= Aim of the task =
Scan the entries and tally the lines that include the string "emploi". Reply with the figure alone.

Transcribed page contents
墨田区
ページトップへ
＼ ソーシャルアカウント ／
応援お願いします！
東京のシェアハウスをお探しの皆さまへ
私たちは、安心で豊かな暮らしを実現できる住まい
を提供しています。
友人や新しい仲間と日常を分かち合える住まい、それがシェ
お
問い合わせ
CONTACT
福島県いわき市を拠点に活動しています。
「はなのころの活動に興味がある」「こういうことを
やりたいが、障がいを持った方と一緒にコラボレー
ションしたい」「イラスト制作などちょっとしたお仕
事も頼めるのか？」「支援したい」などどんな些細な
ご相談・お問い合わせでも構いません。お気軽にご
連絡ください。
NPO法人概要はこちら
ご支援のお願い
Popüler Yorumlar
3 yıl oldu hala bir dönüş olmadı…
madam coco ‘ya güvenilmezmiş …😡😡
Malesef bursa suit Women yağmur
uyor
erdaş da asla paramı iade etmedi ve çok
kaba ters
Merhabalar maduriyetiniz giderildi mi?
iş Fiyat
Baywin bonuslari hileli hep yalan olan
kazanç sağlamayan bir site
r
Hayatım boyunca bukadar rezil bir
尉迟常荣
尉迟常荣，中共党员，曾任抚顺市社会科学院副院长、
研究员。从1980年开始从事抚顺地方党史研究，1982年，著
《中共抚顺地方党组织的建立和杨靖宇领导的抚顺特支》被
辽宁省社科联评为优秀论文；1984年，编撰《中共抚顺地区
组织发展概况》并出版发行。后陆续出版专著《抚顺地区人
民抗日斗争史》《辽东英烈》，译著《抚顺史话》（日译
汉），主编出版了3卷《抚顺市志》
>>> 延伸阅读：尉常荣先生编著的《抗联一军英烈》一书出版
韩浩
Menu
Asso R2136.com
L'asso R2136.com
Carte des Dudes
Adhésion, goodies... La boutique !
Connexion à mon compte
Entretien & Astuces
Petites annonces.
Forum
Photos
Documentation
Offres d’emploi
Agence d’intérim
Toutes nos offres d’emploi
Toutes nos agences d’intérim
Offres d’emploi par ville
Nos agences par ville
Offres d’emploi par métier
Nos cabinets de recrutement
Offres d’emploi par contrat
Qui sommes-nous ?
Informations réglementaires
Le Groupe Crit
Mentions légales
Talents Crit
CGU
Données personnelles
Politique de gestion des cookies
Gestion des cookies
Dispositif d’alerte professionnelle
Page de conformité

= Answer to this problem =
5